Consider this example.
1 second after your timer triggers, the file changes. The next time the timer triggers, it notices that file has changed and thinks all is OK. 10 minutes later, the timer is triggered again and at that point the event is raised, 19 mins and 59 seconds after the file last changed.
It comes down to timer granularity. If you need 2 second granualarity then you need to fire the timer every second.
What I would do is fire the trigger as often as possible and check the file, noting its last modified time. If the difference in time is > 10 mins, fire an event.
The frequency is up to you, but you may need to consider network traffic if the file is on a share.
Also, before you note the time, try to open the file in exclusive mode. If the file is currently being written you probably want to wait until the write is complete before checking any file modified times.
one small disagreement with "... What I would do is fire the trigger as often as possible and check the file, noting its last modified time. If the difference in time is > 10 mins, fire an event. ..."
I would urge some caution in making this statement. "badrion" is obviously not conversant w/ the timer function - or it's potential consequences. Setting a time to the lowest possible value will certainly slow HIS system to doing nothing else, and generate enough network traffic to get a visit from the net police.
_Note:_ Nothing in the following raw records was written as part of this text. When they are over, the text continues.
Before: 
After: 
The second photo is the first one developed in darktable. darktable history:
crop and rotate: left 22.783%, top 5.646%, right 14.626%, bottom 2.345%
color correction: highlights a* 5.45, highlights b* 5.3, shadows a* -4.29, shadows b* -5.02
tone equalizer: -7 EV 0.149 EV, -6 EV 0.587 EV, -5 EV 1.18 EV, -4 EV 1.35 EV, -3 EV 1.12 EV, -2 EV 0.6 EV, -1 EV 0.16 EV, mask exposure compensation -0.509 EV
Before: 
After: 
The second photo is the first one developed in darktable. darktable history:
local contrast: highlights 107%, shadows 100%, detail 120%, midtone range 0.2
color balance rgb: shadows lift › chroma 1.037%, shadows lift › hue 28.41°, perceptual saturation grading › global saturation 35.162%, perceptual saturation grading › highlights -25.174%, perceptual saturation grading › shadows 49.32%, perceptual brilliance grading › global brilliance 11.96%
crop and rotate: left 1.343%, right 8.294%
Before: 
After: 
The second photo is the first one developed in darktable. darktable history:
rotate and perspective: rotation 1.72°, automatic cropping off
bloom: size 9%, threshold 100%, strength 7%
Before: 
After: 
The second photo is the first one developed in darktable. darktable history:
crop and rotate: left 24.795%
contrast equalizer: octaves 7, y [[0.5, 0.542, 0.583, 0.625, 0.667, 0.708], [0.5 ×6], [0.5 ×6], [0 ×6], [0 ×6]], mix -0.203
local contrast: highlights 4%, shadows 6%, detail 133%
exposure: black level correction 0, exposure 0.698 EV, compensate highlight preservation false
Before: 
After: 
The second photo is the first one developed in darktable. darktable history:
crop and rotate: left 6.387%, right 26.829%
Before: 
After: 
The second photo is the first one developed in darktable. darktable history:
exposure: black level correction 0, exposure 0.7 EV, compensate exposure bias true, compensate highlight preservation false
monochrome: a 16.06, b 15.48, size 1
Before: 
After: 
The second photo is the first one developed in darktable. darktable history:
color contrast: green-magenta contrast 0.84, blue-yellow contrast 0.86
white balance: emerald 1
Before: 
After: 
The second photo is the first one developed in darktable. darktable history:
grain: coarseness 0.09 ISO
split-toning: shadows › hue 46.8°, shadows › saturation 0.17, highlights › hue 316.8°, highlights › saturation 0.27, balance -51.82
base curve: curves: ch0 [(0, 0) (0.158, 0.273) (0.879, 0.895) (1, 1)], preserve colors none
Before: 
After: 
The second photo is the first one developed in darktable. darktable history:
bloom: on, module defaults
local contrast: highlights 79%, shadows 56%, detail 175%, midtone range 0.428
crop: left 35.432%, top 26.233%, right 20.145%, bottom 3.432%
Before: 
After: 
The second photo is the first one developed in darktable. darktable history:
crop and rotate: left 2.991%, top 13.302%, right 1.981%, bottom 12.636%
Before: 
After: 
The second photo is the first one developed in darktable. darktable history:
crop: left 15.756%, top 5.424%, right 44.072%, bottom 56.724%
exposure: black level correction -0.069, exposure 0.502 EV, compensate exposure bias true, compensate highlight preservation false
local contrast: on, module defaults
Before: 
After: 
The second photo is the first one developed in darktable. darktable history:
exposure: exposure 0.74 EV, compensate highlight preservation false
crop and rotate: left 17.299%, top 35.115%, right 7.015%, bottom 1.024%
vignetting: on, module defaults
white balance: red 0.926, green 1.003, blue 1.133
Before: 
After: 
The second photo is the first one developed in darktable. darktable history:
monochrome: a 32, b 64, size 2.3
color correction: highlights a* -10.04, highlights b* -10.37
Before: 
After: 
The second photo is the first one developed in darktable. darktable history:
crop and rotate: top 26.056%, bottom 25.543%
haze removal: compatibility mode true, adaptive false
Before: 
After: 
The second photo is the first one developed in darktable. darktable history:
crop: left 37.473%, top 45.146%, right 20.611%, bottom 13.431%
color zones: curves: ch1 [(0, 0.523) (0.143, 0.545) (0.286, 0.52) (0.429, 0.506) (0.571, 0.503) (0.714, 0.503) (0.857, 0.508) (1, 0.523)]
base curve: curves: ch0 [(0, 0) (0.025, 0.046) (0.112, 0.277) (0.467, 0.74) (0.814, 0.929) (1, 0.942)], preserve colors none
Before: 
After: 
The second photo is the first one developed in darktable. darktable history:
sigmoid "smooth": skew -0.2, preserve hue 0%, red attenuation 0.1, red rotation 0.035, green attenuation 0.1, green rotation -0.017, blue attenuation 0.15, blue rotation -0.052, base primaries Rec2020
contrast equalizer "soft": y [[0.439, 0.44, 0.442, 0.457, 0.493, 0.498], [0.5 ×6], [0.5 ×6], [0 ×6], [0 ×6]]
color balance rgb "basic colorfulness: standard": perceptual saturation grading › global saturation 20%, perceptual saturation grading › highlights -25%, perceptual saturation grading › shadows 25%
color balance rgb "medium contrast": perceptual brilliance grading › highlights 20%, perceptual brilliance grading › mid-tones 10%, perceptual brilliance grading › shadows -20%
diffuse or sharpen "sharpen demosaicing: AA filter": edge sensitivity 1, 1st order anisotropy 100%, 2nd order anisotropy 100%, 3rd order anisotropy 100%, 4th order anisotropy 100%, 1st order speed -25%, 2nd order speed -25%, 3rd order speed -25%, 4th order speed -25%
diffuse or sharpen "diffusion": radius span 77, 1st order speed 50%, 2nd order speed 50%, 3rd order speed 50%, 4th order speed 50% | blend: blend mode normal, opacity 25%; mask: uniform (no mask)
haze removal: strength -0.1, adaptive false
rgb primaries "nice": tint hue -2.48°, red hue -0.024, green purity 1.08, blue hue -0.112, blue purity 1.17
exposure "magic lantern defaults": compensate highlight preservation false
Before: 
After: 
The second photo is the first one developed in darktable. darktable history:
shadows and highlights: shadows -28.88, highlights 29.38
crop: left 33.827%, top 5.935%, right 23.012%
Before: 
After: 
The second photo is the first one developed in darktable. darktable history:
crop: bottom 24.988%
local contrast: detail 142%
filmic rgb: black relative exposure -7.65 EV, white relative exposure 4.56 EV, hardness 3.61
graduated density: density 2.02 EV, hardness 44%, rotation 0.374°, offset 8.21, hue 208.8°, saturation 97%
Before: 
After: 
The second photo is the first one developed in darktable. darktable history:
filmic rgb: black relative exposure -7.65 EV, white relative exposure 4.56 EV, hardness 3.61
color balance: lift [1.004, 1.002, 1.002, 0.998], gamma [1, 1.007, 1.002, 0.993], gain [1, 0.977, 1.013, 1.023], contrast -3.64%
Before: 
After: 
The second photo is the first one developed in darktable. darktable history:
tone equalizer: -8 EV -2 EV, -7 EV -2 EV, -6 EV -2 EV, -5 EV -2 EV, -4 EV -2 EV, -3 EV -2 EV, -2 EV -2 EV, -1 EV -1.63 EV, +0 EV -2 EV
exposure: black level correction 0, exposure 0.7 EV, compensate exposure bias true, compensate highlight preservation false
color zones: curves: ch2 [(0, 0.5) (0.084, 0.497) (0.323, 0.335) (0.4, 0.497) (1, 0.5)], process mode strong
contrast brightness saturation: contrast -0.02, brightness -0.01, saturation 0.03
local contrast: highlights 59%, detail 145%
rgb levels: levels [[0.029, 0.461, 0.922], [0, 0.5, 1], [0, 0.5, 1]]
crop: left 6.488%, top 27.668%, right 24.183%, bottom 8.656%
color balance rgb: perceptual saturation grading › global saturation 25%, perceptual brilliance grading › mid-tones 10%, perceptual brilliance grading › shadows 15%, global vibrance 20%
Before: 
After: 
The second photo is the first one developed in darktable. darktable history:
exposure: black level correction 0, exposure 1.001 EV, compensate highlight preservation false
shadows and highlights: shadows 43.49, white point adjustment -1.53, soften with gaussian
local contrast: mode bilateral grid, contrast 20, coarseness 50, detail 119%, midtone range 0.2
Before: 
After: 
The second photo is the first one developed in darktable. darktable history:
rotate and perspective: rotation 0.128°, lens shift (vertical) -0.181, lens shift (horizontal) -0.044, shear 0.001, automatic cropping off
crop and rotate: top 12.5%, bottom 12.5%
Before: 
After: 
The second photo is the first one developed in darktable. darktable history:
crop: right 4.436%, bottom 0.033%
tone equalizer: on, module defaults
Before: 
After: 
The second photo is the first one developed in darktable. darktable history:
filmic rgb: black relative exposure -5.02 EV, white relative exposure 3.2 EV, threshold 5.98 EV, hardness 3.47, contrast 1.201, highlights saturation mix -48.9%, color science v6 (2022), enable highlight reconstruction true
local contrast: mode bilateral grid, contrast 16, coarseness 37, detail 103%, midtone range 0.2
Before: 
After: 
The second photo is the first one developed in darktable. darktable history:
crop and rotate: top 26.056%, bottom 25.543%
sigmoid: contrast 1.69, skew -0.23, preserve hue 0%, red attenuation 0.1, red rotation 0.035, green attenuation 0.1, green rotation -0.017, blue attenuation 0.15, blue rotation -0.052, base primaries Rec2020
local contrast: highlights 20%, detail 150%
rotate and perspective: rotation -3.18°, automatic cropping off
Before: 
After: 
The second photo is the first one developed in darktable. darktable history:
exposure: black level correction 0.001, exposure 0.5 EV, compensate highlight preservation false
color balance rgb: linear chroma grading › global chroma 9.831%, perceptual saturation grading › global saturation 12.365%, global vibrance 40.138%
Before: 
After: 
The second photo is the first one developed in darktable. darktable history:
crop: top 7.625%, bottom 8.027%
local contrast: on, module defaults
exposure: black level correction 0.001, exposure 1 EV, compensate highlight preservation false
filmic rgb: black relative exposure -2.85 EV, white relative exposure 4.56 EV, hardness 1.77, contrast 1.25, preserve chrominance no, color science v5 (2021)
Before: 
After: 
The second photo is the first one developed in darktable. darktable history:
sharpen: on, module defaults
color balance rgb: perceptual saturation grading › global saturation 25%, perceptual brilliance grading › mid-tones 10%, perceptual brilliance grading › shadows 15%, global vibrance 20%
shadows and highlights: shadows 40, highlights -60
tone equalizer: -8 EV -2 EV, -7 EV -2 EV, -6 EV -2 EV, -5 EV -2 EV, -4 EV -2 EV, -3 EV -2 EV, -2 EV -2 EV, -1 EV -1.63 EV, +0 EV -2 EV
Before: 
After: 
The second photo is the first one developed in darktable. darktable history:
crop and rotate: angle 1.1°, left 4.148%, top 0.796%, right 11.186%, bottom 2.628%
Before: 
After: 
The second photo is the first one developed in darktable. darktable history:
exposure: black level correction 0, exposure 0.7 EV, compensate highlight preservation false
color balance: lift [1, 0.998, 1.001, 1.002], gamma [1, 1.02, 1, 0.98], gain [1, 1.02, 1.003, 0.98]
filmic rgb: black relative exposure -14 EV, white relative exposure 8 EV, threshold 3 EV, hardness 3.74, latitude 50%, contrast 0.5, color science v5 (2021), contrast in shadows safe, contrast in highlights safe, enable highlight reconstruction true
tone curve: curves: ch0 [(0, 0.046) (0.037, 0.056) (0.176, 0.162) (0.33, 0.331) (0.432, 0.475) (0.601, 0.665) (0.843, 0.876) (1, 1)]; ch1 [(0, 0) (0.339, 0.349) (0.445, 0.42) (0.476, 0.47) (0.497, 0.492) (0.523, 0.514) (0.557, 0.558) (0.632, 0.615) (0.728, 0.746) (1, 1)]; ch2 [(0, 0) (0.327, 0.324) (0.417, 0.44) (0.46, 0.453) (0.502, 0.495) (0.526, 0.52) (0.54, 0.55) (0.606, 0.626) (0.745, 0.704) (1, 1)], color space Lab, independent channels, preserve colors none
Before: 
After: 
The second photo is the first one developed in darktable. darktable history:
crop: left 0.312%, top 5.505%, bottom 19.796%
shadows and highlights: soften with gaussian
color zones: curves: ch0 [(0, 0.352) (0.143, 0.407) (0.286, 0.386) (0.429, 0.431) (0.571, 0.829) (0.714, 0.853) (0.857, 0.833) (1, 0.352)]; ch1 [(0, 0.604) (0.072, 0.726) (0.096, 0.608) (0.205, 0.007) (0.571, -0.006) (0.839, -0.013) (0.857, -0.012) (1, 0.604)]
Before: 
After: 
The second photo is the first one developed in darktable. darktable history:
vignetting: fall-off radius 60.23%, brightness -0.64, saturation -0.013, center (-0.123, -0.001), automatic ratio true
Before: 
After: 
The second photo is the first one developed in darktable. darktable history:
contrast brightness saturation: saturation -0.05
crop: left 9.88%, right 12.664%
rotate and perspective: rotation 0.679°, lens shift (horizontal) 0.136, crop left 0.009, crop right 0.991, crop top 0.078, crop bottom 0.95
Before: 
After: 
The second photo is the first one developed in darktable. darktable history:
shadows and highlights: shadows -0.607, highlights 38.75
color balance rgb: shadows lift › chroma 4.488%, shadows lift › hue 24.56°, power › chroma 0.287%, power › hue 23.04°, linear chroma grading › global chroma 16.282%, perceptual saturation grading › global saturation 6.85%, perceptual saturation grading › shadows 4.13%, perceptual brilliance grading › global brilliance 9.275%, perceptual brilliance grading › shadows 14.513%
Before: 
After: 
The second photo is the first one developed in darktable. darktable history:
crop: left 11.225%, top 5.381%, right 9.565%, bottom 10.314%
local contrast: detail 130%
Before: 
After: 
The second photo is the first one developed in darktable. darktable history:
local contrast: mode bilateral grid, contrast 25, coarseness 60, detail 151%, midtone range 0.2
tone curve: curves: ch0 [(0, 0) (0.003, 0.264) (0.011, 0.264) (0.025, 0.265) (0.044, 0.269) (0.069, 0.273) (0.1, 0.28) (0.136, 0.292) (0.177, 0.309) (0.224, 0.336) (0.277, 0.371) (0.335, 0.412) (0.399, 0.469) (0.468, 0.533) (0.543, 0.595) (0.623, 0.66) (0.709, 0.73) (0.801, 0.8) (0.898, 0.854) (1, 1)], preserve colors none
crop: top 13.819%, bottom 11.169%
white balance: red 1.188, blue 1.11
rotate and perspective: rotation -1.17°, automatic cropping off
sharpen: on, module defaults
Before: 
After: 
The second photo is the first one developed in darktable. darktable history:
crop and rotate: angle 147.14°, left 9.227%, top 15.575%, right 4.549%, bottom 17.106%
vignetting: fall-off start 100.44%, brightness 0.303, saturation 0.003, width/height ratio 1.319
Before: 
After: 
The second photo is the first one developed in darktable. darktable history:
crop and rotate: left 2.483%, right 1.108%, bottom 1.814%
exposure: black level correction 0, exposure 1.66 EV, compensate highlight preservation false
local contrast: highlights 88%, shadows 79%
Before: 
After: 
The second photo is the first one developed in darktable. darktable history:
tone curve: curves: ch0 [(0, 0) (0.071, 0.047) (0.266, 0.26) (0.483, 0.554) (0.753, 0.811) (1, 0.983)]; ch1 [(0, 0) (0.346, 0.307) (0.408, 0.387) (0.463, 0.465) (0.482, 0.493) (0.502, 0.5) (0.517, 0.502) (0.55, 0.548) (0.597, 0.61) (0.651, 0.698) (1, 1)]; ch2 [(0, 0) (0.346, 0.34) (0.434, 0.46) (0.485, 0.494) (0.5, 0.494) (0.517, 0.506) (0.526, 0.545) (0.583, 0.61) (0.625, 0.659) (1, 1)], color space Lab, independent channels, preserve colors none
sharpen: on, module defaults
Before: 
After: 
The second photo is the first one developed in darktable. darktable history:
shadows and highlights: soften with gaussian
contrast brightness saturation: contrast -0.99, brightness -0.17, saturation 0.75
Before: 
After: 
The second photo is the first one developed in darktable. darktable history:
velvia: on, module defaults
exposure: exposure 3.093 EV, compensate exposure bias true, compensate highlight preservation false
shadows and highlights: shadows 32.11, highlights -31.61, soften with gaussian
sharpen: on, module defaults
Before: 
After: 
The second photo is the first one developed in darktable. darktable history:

Personally, I would suggest setting the timer for the exact interval - and then adjust the interval such that the next interval would be just a few seconds past the (ten minute interval) from the file data-time stamp. This is a bit more code - but relieves the local machine and the network of un-necessary traffic.
MichaelRed
mred@att.net
There is never time to do it right but there is always time to do it over
Not quite a fair comment actually. The 1 millisecond - at best - resolution of the Timer control on even two or three year old machines (by which I'm effectively processor talking about clock speed) actually has a fairly imperceptible impact on overall performance (for a variety of reasons, amongst which are the facts that VB is by default single-threading and that all the timer does is post a message to the thread's message queue). Naturally, if you try and run a huge bunch of code on each millisecond event there will be an impact, but if all you do is run a quick check to see whether you ought to be doing something, and that something is only likely to be rquired every 5 to 10 minutes then it really doesn't have a major impact on system performance.